:: Work order ::
Look below for the line that has "цена, у.е., 15: 2500 -> 1110". Set down the lines from there through the line that has "кол-во цилиндров, 200: 6 -> 5", exactly as written.

:: Records for the exercise ::
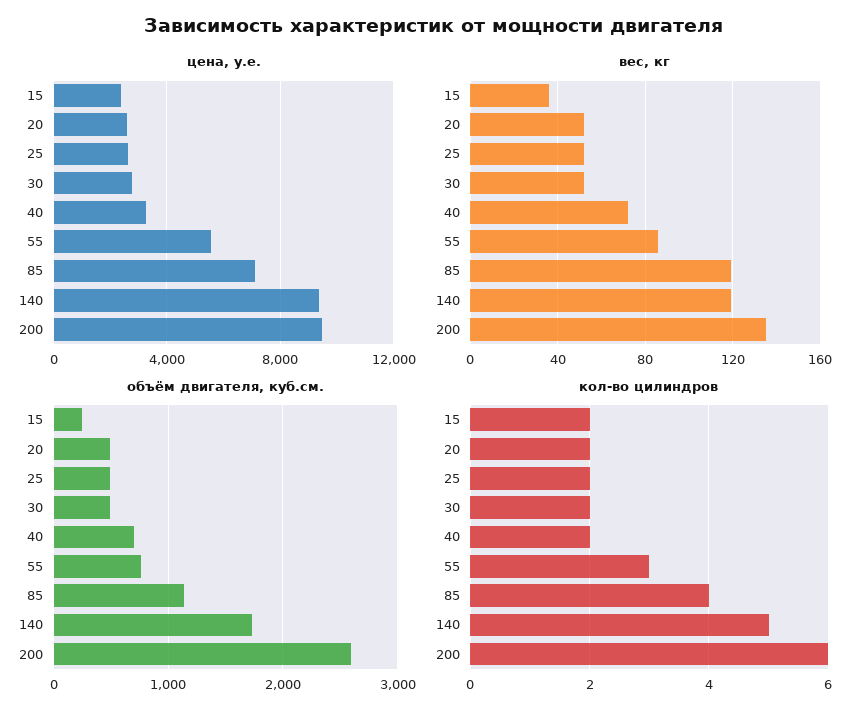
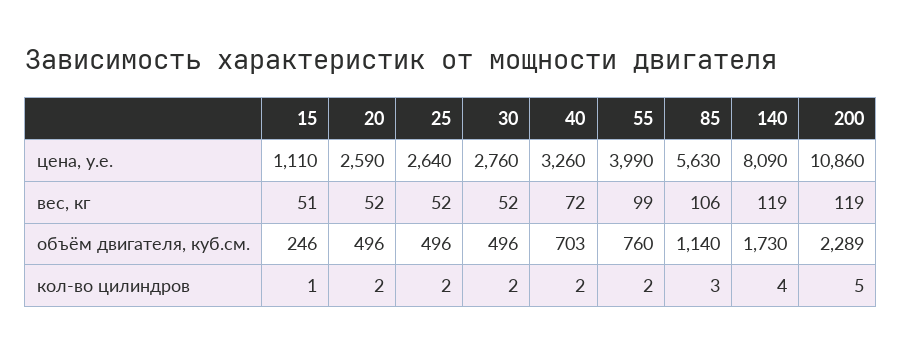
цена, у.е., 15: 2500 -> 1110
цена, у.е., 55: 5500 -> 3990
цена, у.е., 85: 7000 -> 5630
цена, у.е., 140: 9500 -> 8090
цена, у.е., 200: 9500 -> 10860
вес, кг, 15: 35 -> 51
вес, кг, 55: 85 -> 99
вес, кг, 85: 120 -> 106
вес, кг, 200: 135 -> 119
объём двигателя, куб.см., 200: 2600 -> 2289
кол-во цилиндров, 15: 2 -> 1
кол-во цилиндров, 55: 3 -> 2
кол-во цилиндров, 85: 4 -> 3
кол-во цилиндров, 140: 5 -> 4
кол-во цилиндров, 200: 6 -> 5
--
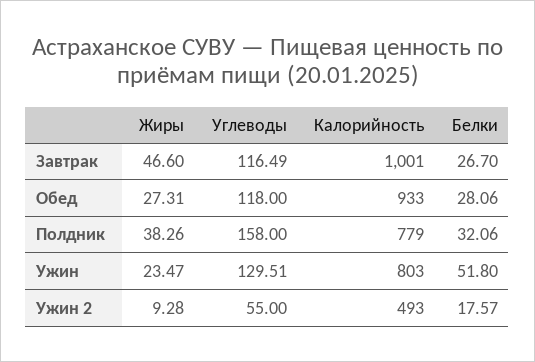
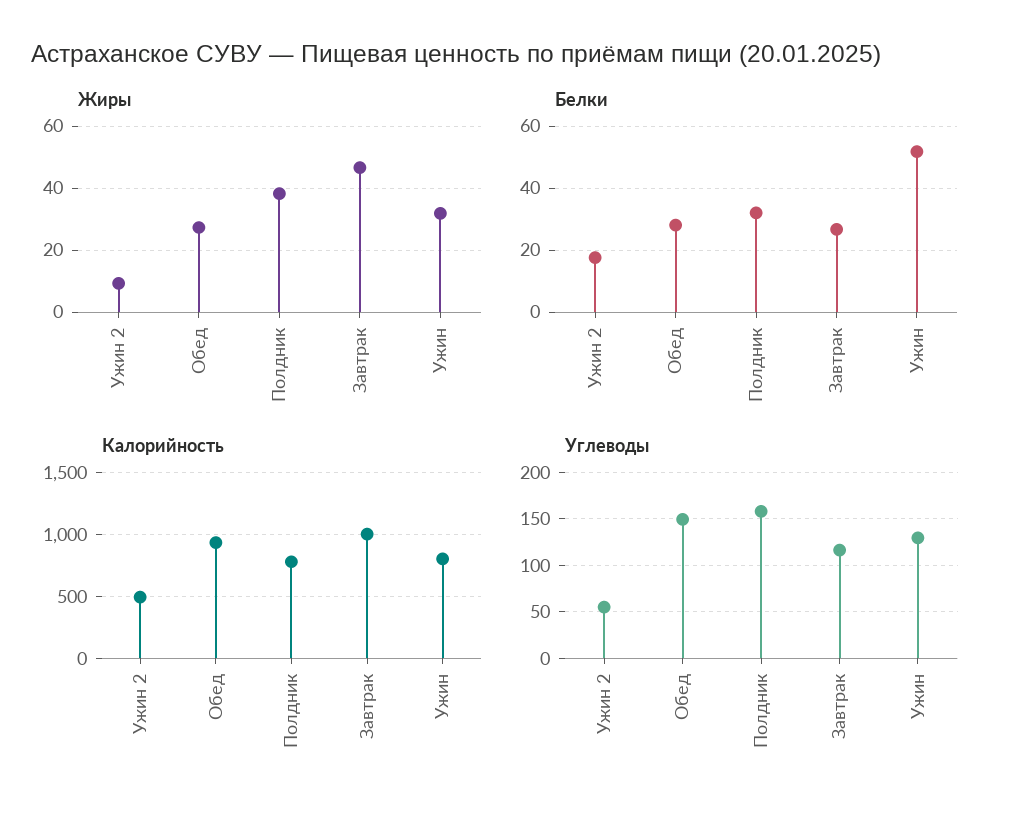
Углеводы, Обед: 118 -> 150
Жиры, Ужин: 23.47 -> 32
--
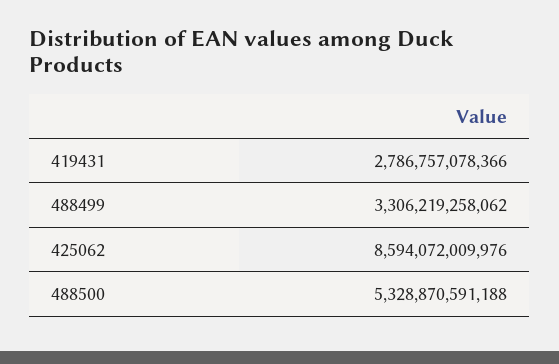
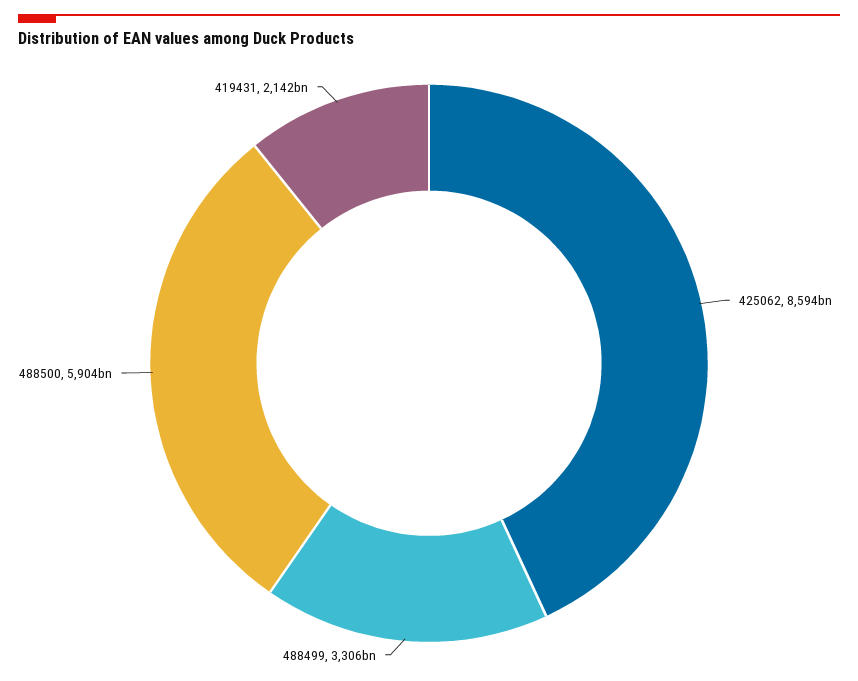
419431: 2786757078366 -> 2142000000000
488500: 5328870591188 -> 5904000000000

:: Task result ::
цена, у.е., 15: 2500 -> 1110
цена, у.е., 55: 5500 -> 3990
цена, у.е., 85: 7000 -> 5630
цена, у.е., 140: 9500 -> 8090
цена, у.е., 200: 9500 -> 10860
вес, кг, 15: 35 -> 51
вес, кг, 55: 85 -> 99
вес, кг, 85: 120 -> 106
вес, кг, 200: 135 -> 119
объём двигателя, куб.см., 200: 2600 -> 2289
кол-во цилиндров, 15: 2 -> 1
кол-во цилиндров, 55: 3 -> 2
кол-во цилиндров, 85: 4 -> 3
кол-во цилиндров, 140: 5 -> 4
кол-во цилиндров, 200: 6 -> 5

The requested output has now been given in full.